--- QUOTED PASSAGE ---
· · · ·
Paragraph 45: “ids” → “IDs”

Paragraph 47: The actual join is missing. Show the code block where you combine the dataframes.

Paragraph 50: These steps aren’t strictly necessary. In particular, there could be very good reasons for leaving the UTF-8 characters.

Paragraph 51: You shouldn't lowercase the text before running spaCy. SpaCY does not need this and indeed uses casing for NER. There’s no danger of “House” and “house” being counted as separate words; that’s partly what the lemmas are for. If you want to lowercase, this should be done after running spaCy.

Paragraph 52: You shouldn't remove punctuation before running spaCy. spaCY uses this for parsing and other operations. If you want to remove punctuation, this should be after running spaCy.

Paragraph 66: Stopwords can be very useful, e.g. for clustering and classification tasks. In fact, I’d expect some interesting stopword patterns in this essay data. I’d at least note this here.

Paragraph 68: Show the code.

Paragraph 71: Citation? I’m not sure this is true. In general, removing stopwords isn’t very helpful and can sometimes be harmful. One case where it is helpful is removing stopwords from topic model output to increase their legibility.

Paragraph 74: Stopword removal isn't useful for topic modeling, only for the aesthetic legibility at the end for human readers. See Alexandra Schofield’s work.

Paragraph 83: Stemming or lemmatization can be harmful for topic models. See Alexandra Schofield’s work.

Figures 14-15: These sentences and parses don’t make a lot of sense, likely because of the lowercasing and removal of punctuation.

Paragraph 114: This code block could be simpler. Why not take advantage of the POS tagging already done above? Iterate over the saved POS tags and just count those, instead of redoing everything here.

Figures 22-23: These look like counts, not averages.

Paragraph 119: I think the reference footnote isn’t rendering correctly?

Figure 24: These aren’t averages (unless those numbers are percents? though then they don’t seem to add to 100), which makes the bars hard to compare across genres.

Figure 26: Too big.

Paragraph 136: Might be good to point to newer tutorials, as there are better tools and methods available now.

jrladd commented 1 year ago

Thanks for this thoughtful review, @maria-antoniak!
· · · ·
--- DATASET EXCERPTS ---
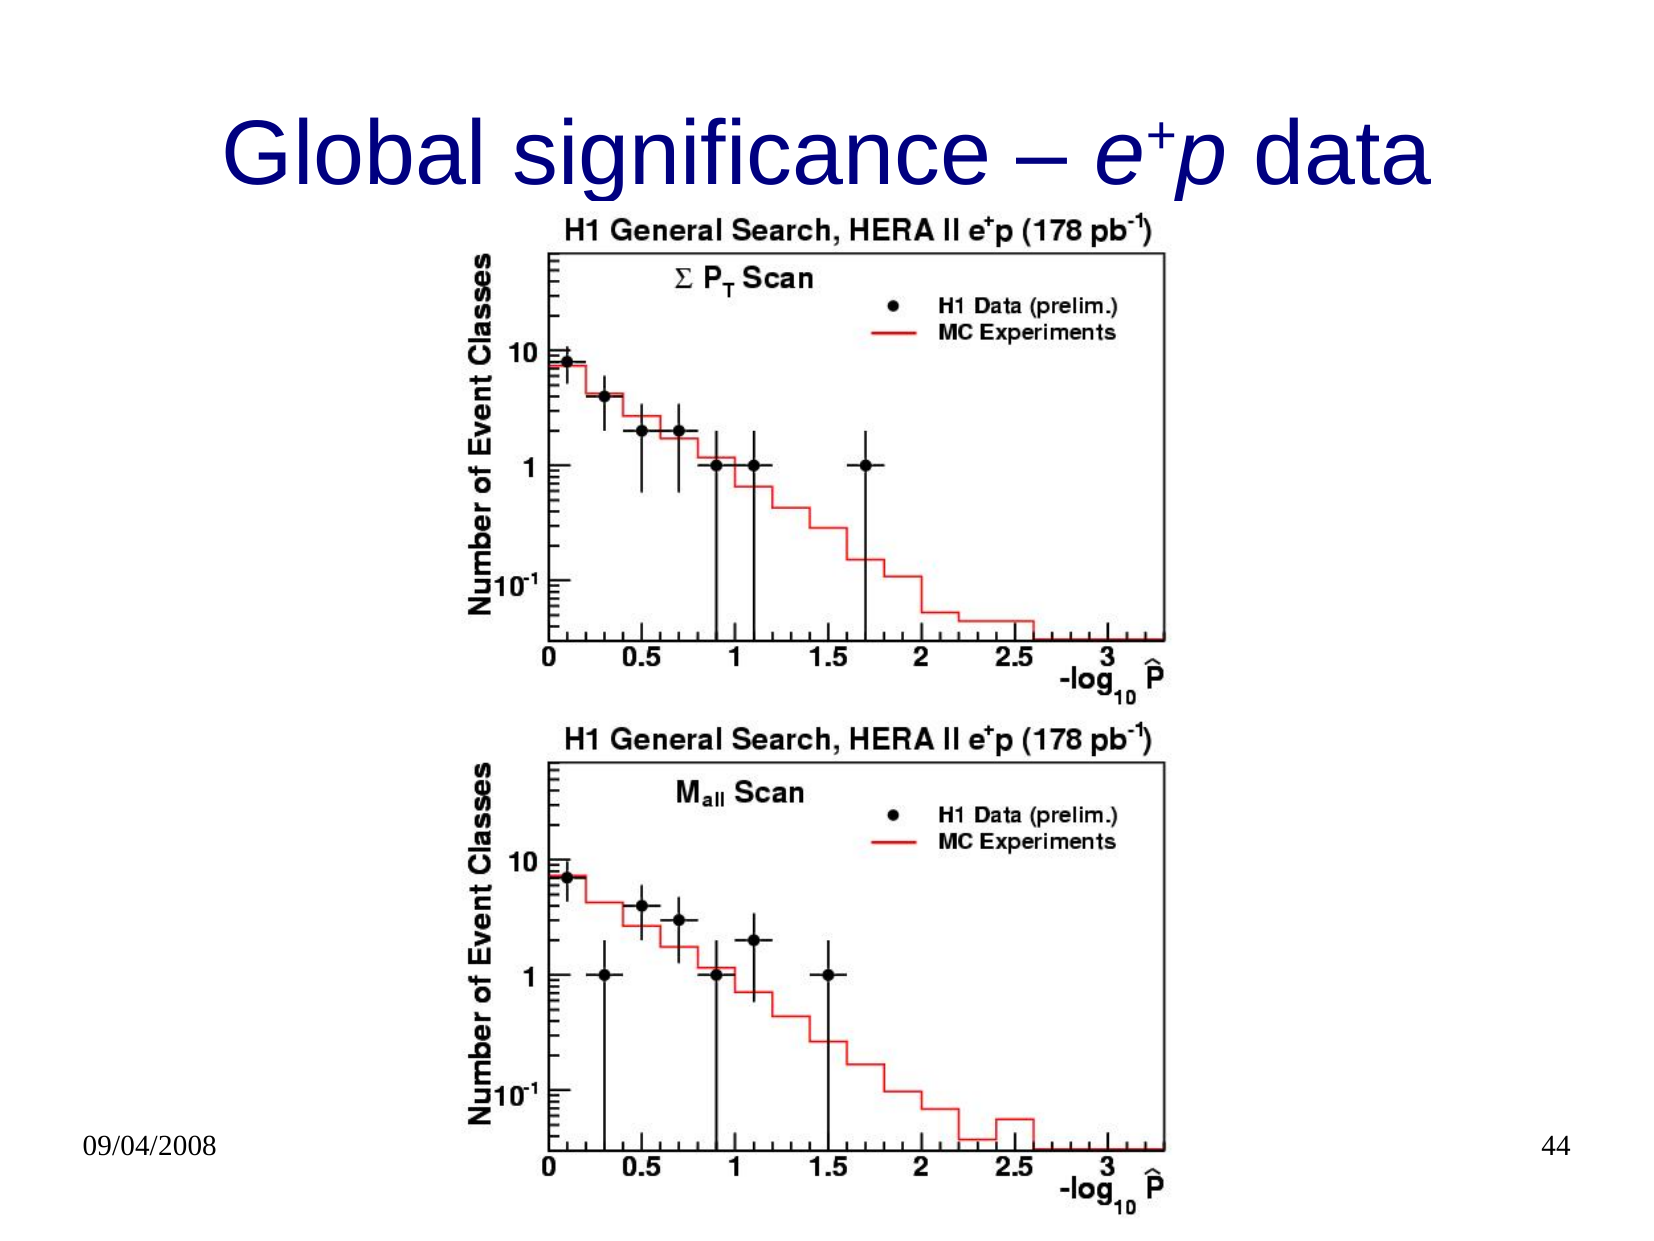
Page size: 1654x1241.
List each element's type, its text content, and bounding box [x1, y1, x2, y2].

picture [451, 201, 1202, 1241]
title Global significance – e+p data [82, 49, 1571, 257]
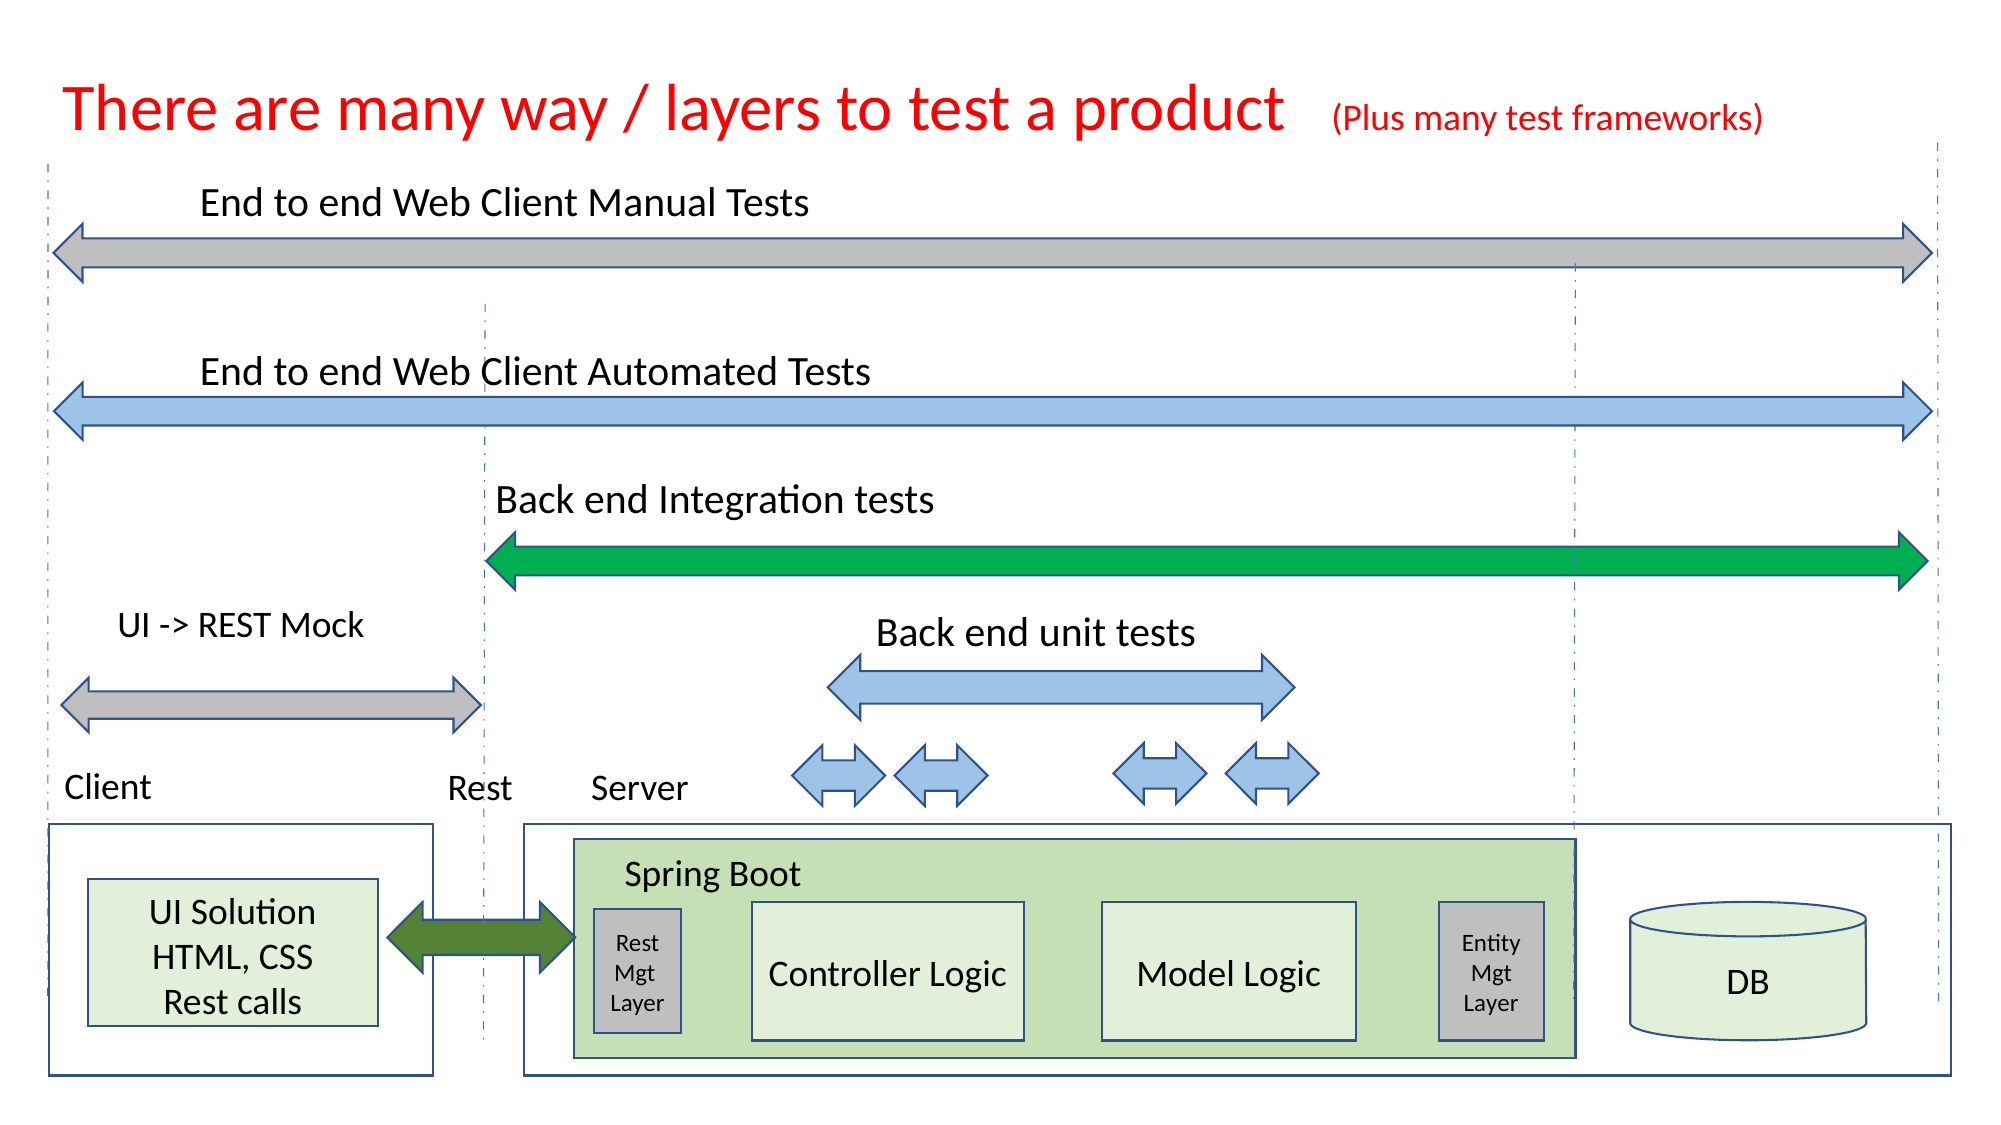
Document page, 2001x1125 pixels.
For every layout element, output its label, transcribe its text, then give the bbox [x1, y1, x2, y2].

text_box UI Solution HTML, CSS Rest calls [88, 879, 378, 1026]
text_box Rest [432, 755, 529, 817]
text_box Spring Boot [609, 841, 819, 902]
text_box [387, 839, 1575, 1058]
text_box [486, 532, 1928, 590]
text_box There are many way / layers to test a product (Plus many test frameworks) [47, 56, 1977, 153]
text_box Model Logic [1102, 902, 1356, 1040]
text_box [53, 223, 1932, 282]
text_box Entity Mgt Layer [1439, 902, 1544, 1040]
text_box Back end Integration tests [480, 464, 955, 531]
text_box [53, 382, 1932, 440]
text_box End to end Web Client Automated Tests [184, 336, 893, 402]
text_box DB [1630, 901, 1867, 1041]
text_box Client [49, 754, 169, 816]
text_box [61, 677, 481, 733]
text_box [1225, 743, 1319, 804]
text_box Back end unit tests [860, 597, 1215, 663]
text_box Controller Logic [752, 902, 1024, 1040]
text_box Rest Mgt Layer [594, 909, 681, 1033]
text_box UI -> REST Mock [102, 592, 383, 654]
text_box [827, 654, 1295, 720]
text_box [894, 745, 988, 806]
text_box Server [575, 755, 705, 817]
text_box End to end Web Client Manual Tests [184, 167, 831, 233]
text_box [1113, 743, 1207, 804]
text_box [792, 745, 886, 806]
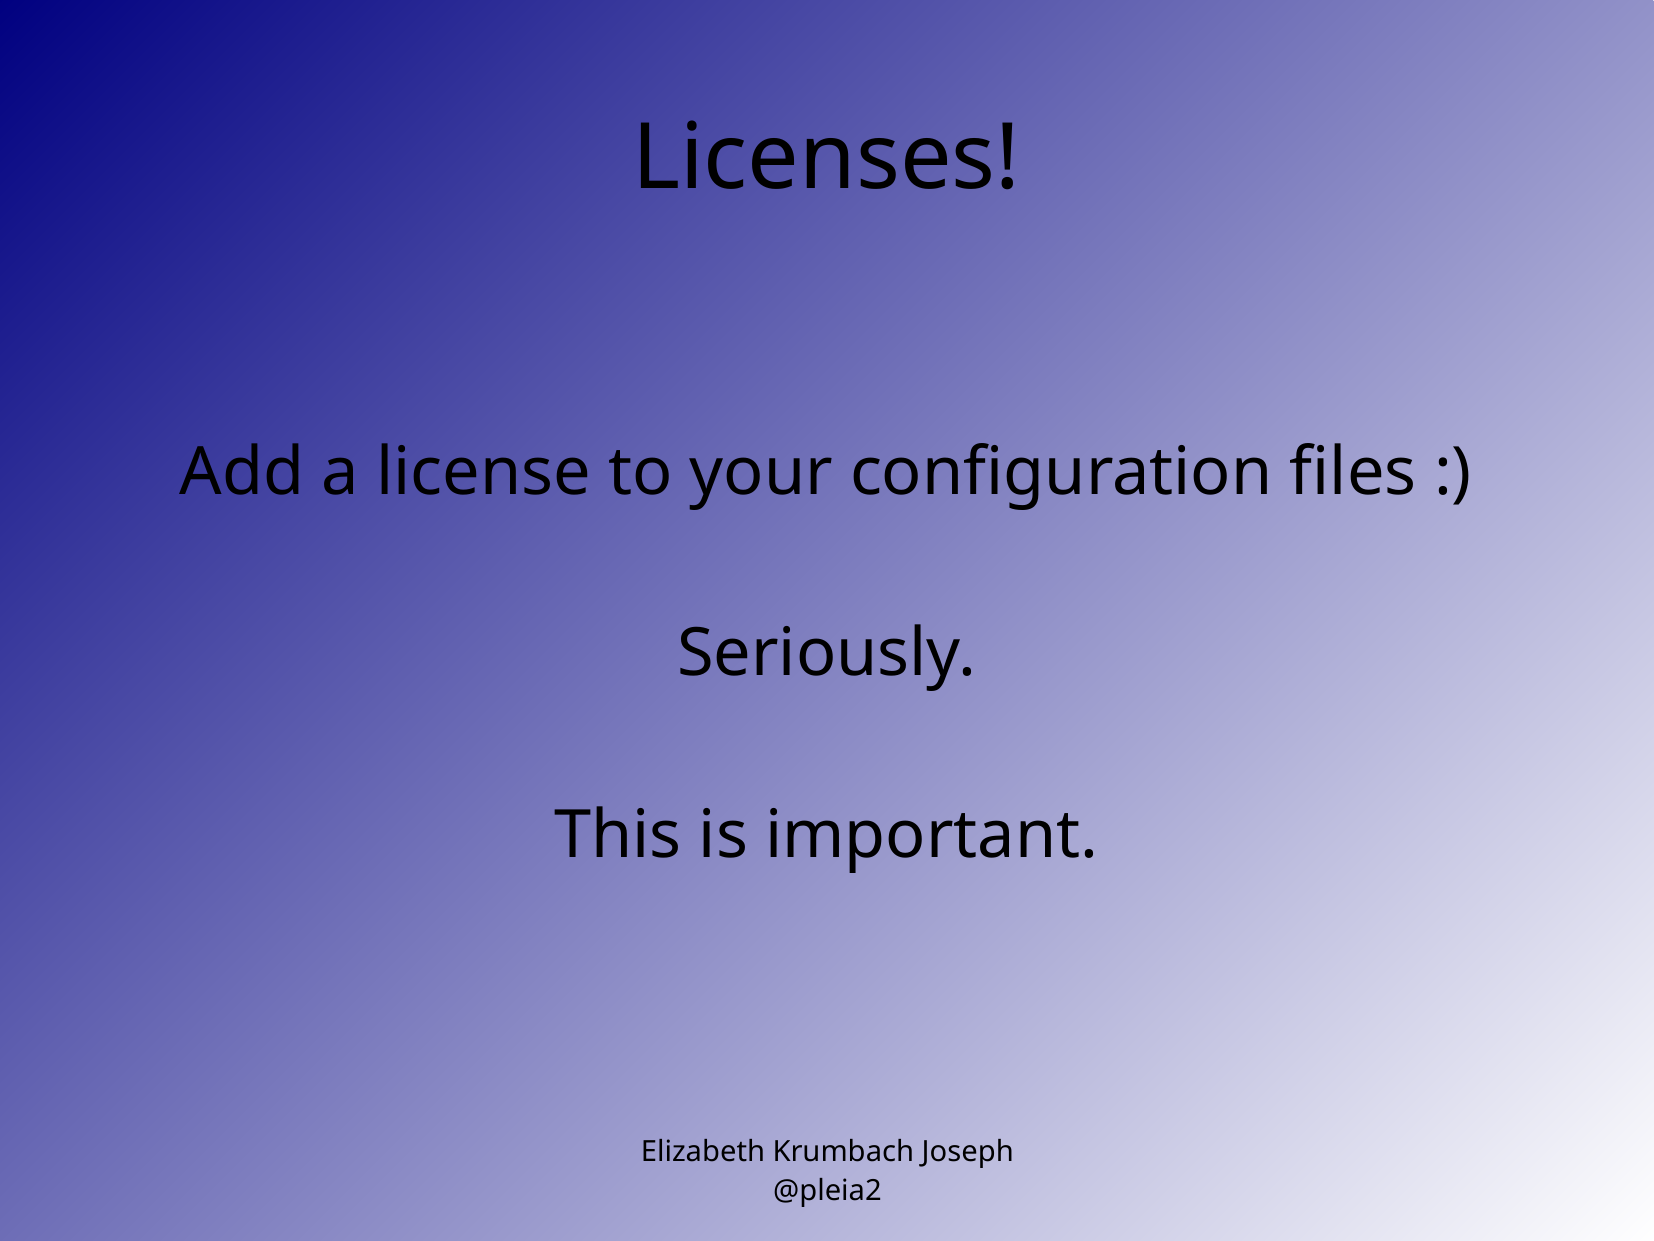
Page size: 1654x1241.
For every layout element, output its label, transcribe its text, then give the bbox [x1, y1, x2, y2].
· · · ·
--- EXERCISE DESCRIPTION ---
Reproduce verbatim the stretch of the review comments from "Paragraph 66: Stopwords" through "note this here.".

--- ANSWER TO THE TASK ---
Paragraph 66: Stopwords can be very useful, e.g. for clustering and classification tasks. In fact, I’d expect some interesting stopword patterns in this essay data. I’d at least note this here.